((

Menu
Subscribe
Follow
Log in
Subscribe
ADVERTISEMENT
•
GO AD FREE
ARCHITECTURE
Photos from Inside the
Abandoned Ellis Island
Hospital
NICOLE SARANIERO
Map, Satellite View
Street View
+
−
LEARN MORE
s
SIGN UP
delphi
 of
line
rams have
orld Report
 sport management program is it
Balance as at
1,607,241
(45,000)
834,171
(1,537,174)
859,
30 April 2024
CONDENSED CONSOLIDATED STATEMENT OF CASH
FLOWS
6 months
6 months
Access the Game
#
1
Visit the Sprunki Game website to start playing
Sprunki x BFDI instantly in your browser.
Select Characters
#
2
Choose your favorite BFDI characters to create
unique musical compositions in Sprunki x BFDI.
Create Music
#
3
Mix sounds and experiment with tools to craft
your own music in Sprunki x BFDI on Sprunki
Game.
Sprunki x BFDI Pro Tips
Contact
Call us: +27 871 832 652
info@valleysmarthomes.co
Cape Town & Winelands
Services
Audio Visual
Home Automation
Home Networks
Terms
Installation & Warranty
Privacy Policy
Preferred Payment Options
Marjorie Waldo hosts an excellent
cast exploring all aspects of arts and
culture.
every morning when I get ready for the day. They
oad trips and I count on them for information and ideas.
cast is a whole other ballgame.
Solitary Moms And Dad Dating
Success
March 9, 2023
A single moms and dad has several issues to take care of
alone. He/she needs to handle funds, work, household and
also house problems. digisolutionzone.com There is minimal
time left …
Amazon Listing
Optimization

))

Could you transcribe all of the data exactly as it is given?

_Solution for this exercise_
Menu
Subscribe
Follow
Log in
Subscribe
ADVERTISEMENT
•
GO AD FREE
ARCHITECTURE
Photos from Inside the
Abandoned Ellis Island
Hospital
NICOLE SARANIERO
Map, Satellite View
Street View
+
−
LEARN MORE
s
SIGN UP
delphi
 of
line
rams have
orld Report
 sport management program is it
Balance as at
1,607,241
(45,000)
834,171
(1,537,174)
859,
30 April 2024
CONDENSED CONSOLIDATED STATEMENT OF CASH
FLOWS
6 months
6 months
Access the Game
#
1
Visit the Sprunki Game website to start playing
Sprunki x BFDI instantly in your browser.
Select Characters
#
2
Choose your favorite BFDI characters to create
unique musical compositions in Sprunki x BFDI.
Create Music
#
3
Mix sounds and experiment with tools to craft
your own music in Sprunki x BFDI on Sprunki
Game.
Sprunki x BFDI Pro Tips
Contact
Call us: +27 871 832 652
info@valleysmarthomes.co
Cape Town & Winelands
Services
Audio Visual
Home Automation
Home Networks
Terms
Installation & Warranty
Privacy Policy
Preferred Payment Options
Marjorie Waldo hosts an excellent
cast exploring all aspects of arts and
culture.
every morning when I get ready for the day. They
oad trips and I count on them for information and ideas.
cast is a whole other ballgame.
Solitary Moms And Dad Dating
Success
March 9, 2023
A single moms and dad has several issues to take care of
alone. He/she needs to handle funds, work, household and
also house problems. digisolutionzone.com There is minimal
time left …
Amazon Listing
Optimization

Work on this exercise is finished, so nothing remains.